As soon as the project to build the third harbor tunnel was announced a few years ago, my father had predicted with chagrin that it would be named the "Thomas P. "Tip' O'Neill Tunnel." I liked it. The Tip O'Neill Tunnel. The Tip Tunnel. Tip's Tunnel to Town. It has a nice, absurd ring to it--unless, of course, you're a Republican. But in a city so unified on party lines, where Tip O'Neill seems to represent the personal interests of every man, woman and child, Republican governors don't have much choice but to go with the donkey.

Weld's only other choice, it seemed, would be to name the tunnel after a North End hero. That may have avoided party politics, but would have caused a neighborhood-based battle just as fierce. The North End had gotten cheated when the second harbor tunnel ran straight through their Italian neighborhood. Not only did it disrupt the unique life of the North End, but the city added an extra insult. The tunnel was named "Callahan"--not the most Italian name around.

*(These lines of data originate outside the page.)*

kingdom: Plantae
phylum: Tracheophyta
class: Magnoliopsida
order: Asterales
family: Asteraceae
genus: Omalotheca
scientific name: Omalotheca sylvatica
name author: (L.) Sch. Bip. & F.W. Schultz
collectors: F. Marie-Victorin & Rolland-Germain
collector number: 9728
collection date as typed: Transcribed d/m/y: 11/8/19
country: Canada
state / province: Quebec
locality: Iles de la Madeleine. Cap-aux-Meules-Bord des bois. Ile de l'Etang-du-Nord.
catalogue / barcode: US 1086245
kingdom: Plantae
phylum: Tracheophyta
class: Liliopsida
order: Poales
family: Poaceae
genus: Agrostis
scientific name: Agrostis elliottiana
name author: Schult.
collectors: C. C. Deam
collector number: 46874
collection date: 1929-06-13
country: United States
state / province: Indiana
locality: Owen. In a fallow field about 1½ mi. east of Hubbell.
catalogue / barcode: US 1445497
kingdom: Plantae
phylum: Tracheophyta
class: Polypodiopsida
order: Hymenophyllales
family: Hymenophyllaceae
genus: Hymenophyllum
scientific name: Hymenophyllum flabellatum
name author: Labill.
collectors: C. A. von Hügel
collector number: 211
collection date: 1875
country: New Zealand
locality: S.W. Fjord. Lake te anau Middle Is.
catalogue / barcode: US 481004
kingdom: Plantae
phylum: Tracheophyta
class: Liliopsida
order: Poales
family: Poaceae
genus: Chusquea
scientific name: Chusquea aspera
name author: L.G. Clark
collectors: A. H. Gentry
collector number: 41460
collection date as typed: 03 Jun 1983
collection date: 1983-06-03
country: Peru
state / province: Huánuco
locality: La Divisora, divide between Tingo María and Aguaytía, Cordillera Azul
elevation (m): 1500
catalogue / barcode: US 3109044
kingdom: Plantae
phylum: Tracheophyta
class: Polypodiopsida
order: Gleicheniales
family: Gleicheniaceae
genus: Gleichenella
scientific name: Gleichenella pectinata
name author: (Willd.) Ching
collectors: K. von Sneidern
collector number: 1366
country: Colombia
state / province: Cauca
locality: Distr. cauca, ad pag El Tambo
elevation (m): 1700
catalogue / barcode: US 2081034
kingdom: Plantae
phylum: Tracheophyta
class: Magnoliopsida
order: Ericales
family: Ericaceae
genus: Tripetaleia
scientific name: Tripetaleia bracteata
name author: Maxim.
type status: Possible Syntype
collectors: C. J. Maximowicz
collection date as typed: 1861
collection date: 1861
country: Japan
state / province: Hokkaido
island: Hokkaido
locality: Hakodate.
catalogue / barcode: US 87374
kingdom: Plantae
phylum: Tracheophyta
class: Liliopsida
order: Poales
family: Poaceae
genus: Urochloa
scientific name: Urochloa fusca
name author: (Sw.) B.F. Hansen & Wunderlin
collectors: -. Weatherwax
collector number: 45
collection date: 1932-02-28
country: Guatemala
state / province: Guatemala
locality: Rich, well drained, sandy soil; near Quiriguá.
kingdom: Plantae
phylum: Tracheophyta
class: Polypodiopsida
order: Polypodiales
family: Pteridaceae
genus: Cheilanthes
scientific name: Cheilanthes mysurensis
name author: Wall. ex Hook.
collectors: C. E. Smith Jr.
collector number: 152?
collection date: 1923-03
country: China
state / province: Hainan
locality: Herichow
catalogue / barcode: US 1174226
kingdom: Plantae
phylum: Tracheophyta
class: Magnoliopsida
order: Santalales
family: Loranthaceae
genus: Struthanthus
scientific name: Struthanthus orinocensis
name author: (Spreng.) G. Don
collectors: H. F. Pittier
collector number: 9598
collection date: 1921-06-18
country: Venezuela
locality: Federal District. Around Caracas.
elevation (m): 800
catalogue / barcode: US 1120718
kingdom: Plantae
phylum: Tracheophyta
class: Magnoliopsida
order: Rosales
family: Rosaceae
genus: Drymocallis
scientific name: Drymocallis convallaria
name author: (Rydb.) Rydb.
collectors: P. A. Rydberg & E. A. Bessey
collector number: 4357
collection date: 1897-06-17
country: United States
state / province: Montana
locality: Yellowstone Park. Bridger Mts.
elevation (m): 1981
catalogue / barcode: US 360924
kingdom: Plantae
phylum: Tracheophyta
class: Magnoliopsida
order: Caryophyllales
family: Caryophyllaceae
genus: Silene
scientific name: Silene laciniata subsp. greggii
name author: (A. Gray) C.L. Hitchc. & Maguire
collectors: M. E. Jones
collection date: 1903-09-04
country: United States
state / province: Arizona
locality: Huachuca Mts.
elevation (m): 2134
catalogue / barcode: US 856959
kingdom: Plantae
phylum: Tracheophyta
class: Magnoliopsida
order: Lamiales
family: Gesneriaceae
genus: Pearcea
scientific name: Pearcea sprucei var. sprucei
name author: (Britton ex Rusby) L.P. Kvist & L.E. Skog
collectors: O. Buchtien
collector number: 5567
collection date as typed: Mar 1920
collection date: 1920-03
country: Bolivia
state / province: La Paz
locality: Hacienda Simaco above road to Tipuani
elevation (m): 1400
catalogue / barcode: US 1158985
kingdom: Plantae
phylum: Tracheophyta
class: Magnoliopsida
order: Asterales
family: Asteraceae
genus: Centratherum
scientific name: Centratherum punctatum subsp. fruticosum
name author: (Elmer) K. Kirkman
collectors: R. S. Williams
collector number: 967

So when the third harbor tunnel was slated to run through South Boston, the most Irish neighborhood in America, pundits thought Weld might do the North Enders some justice.

Even the suggestions which some (including me) thought would have united the city would have turned out less than profitably. "The Martin Luther King Jr. Tunnel" would have given voice to a part the city which is all but ignored, celebrating the city King called home for much of his young-adult life. But [evil] like Senate President Billy Bulger would never have let a bill like that pass. The King Tunnel would never have been a reality, and the city would have had the scars to prove it.

So nothing could have been better than this, the Williams Tunnel. By 1995, Williams will link South Boston to East Boston, providing a traffic connection between the South and North Shores which doesn't pass straight through Downtown Boston. Once that's completed, the Central Artery, the 1950s monstrosity which courses through the heart of the city, will be torn down and replaced by a long, green park. Maybe they'll even put a baseball diamond where the Rowes Merge used to be.

My mother tells me that when she was growing up, there was only one channel on TV: the Red Sox. She would sit with her father on weekend afternoons, listening to him call his own plays, and, like so many other fathers of his time, shout at his team, "the Red Slobs."

One of his and my mother's favorite players was Ted Williams.

The Splendid Splinter still turns up in commercials every once in a while, but most of us don't need these occasional glimpses to remember him.

Even someone as young and sports-ignorant as I am has a connection to the legend, and to the era he represents in our history.

Each family had their own saint (Carl Yastremski was my mother's and grandfather's), but Ted Williams was part of everyone's Boston, including my mother's and grandfather's.

So it's fitting that a tunnel which links one side of the city to the other, which connects the towns on the North Shore with those on the South, would be named after someone who, through his own heroism and talent, gave the city a common bond.

All that's left is to imagine how the tunnel will become part of everyday Boston life. In traffic reports, we'll hear about the jam on the Expressway, all the way from Neponset to Williams. Nicknames will start--Bob Ryan from the Globe wants to call it "The Thumper."

Drivers, stuck somewhere between Southie and the airport, are sure to come up with their own ideas.

But no matter what we end up calling the tunnel, our city will end up more unified, with cars zipping from one neighborhood to the next, thanks to a public works project named after one of our greatest common heros.